Please Don’t Call Them Avatars… Unless They Are Avatars.

The Last Airbender. An avatar.

Here’s the bottom line, readers: I love you. And I don’t want you to get called out by “people who know”. Ya know?

So here are the common definitions for the word avatar:

1. A representation of Vishnu.

2. A personification or embodiment of an ideal. (This is the Avatar: The Last Airbender definition.)

3. A representation of oneself. (This is the James Cameron’s Avatar definition. It also describes a character you control in an online game or virtual world.)

There is very little elearning with avatars by those definitions. A learning agent is not an avatar. Neither are characters in a scenario.

We already have a lot of jargon in our industry that muddies the waters for both solution providers and purchasers. Especially as character packs gain popularity, I’d love to see us have more clarity around this term.

  • Steve Flowers

    Thank you, Judy. This has always bothered me a bit as well. Characters aren’t necessarily agents and neither characters nor agents are avatars. These distinctions matter if we’re looking for meaningful applications of these strategies.

    • http://onehundredfortywords.com Judy Unrein

      Steve, go for it and I’ll link it up here! :)

  • Whitney Lowe

    Thanks Judy for that clarification. This jargon term has a tendency to put some people off and I think it’s much better to clarify what avatars are really used for. 

    As you mentioned character packs, I am curious what you think of them? This does seem to be an increasing trend. Do you think they will limit or drive ID decisions? For example,… “I’ll do this in my course because I have a character that can show it well”

- [Given data]:

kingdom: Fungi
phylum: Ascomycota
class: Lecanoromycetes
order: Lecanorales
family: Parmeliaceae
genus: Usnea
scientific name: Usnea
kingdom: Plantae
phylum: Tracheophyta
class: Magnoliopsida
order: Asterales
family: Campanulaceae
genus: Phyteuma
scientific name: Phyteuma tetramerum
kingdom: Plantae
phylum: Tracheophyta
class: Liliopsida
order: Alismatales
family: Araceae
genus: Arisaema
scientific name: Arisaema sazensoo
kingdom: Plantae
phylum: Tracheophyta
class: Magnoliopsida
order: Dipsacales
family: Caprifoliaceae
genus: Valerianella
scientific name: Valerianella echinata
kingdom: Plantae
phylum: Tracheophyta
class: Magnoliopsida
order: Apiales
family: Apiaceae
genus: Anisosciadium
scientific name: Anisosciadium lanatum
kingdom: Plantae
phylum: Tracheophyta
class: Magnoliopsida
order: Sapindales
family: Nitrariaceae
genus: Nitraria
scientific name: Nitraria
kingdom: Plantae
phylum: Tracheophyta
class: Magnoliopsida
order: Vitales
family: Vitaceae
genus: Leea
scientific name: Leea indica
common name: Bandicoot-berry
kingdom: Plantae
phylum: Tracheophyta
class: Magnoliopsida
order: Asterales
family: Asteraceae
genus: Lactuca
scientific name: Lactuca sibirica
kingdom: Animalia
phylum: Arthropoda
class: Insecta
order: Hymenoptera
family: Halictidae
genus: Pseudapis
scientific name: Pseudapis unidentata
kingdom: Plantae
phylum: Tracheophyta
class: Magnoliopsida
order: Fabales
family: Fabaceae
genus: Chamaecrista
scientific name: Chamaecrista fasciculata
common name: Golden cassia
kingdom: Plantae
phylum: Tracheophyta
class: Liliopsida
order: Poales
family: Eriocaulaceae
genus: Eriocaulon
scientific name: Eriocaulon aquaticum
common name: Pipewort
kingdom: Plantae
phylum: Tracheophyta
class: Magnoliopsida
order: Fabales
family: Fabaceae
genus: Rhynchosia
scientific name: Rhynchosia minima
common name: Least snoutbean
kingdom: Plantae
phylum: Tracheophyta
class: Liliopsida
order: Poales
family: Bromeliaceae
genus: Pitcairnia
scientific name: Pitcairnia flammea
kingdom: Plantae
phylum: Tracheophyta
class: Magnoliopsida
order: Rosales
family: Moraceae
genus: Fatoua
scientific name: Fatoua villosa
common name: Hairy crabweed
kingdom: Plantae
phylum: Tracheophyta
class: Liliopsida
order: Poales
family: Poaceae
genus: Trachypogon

- [Activity 1]:
Render this sentence from the post on avatars in French: "A learning agent is not an avatar."
- [Activity 2]:
Transcribe everything in the post on avatars from "Thank you, Judy." down to "really used for.".
Work from the post on avatars alone, not from the material.

- [Answer section 1]:
Un agent d'apprentissage n'est pas un avatar.

- [Answer section 2]:
Thank you, Judy. This has always bothered me a bit as well. Characters aren’t necessarily agents and neither characters nor agents are avatars. These distinctions matter if we’re looking for meaningful applications of these strategies.

    • http://onehundredfortywords.com Judy Unrein

      Steve, go for it and I’ll link it up here! :)

  • Whitney Lowe

    Thanks Judy for that clarification. This jargon term has a tendency to put some people off and I think it’s much better to clarify what avatars are really used for.